Justices were critical of Black’s statements concerning anonymity. Black had circulated his draft opinion shortly after. Frankfurter then sent an email to his coworkers in which he stated that he would write a dissident opinion if another justice did not. “I cannot approve of an opinion which doesn’t distinguish the invalidation this legislation against anonymity with the large body of enactments that require disclosure in a subject so closely touching the protections of free discussion and the ‘fear of reprisal’, I’m sure. Frankfurter wrote about the exercise of the political voting franchise.

Justice Clark dissents, along with Frankfurter and Whittaker. Clark noted that Los Angeles might have had an acceptable reason to require identification, like combatting false advertisements. He argued that Talley did not show that he could be identified on handbills. “I stand second to none in supporting Talley’s right of free speech—but not his freedom of anonymity,” Clark wrote. The Constitution doesn’t allow anonymous speech. Clark mentioned state election laws which require that campaign materials be identified by the author. He wrote, “The fact that many of these statutes are targeted at elections and lobbying as well as the mails makes them restraint no less palatable than their abuses to prevent more deleterious to our public interest, or the materials they provide for it less effective,”

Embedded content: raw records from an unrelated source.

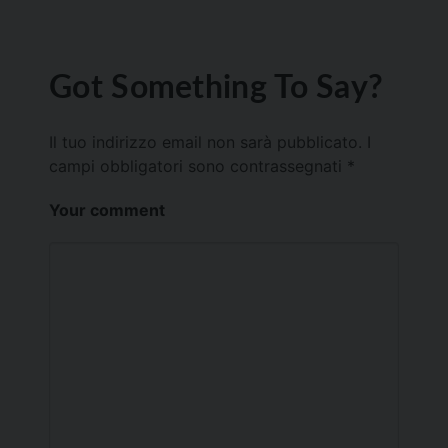
Got Something To Say?
Il tuo indirizzo email non sarà pubblicato.
I
campi obbligatori sono contrassegnati
*
Your comment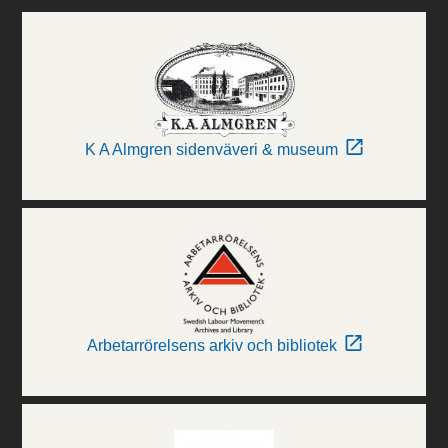
K A Almgren sidenväveri & museum
Arbetarrörelsens arkiv och bibliotek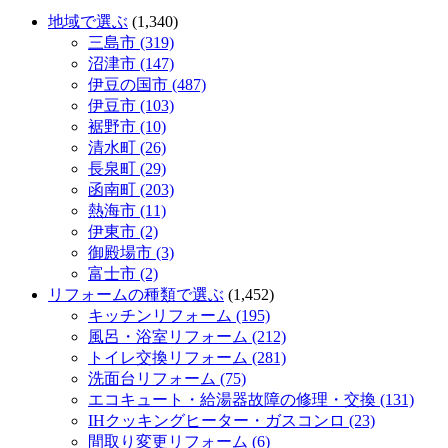
地域で選ぶ
(1,340)
三島市 (319)
沼津市 (147)
伊豆の国市 (487)
伊豆市 (103)
裾野市 (10)
清水町 (26)
長泉町 (29)
函南町 (203)
熱海市 (11)
伊東市 (2)
御殿場市 (3)
富士市 (2)
リフォームの種類で選ぶ
(1,452)
キッチンリフォーム (195)
風呂・浴室リフォーム (212)
トイレ交換リフォーム (281)
洗面台リフォーム (75)
エコキュート・給湯器故障の修理・交換 (131)
IHクッキングヒーター・ガスコンロ (23)
間取り変更リフォーム (6)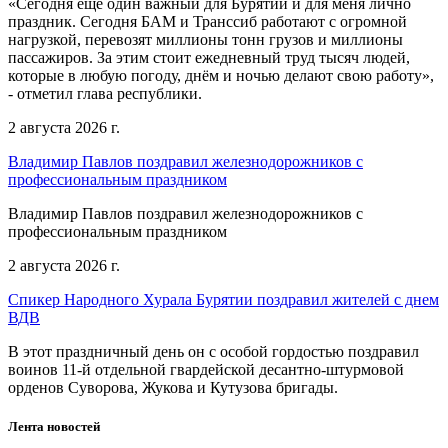
«Сегодня еще один важный для Бурятии и для меня лично
праздник. Сегодня БАМ и Транссиб работают с огромной
нагрузкой, перевозят миллионы тонн грузов и миллионы
пассажиров. За этим стоит ежедневный труд тысяч людей,
которые в любую погоду, днём и ночью делают свою работу»,
- отметил глава республики.
2 августа 2026 г.
Владимир Павлов поздравил железнодорожников с
профессиональным праздником
Владимир Павлов поздравил железнодорожников с
профессиональным праздником
2 августа 2026 г.
Спикер Народного Хурала Бурятии поздравил жителей с днем
ВДВ
В этот праздничный день он с особой гордостью поздравил
воинов 11-й отдельной гвардейской десантно-штурмовой
орденов Суворова, Жукова и Кутузова бригады.
Лента новостей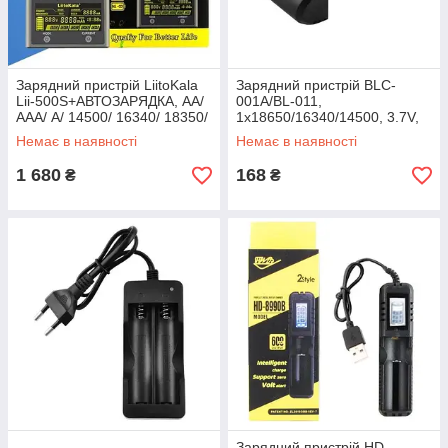
Зарядний пристрій LiitoKala
Зарядний пристрій BLC-
Lii-500S+АВТОЗАРЯДКА, АА/
001A/BL-011,
ААА/ A/ 14500/ 16340/ 18350/
1x18650/16340/14500, 3.7V,
18650/ 26650
USB
Немає в наявності
Немає в наявності
1 680
168
₴
₴
Зарядний пристрій HD-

Talley Establish the legal basis for robust anonymity protections. This would allow the Supreme Court’s to apply it to campaign literature author names, state laws requiring petition circulators and door-to–door canvassers registration with local governments, as well as author name requirements. Although the Court approves some disclosure requirements for campaign finance, it isn’t absolute.

Tomorrow’s post will discuss how courts have used these First Amendment anonymity safeguards for the Internet.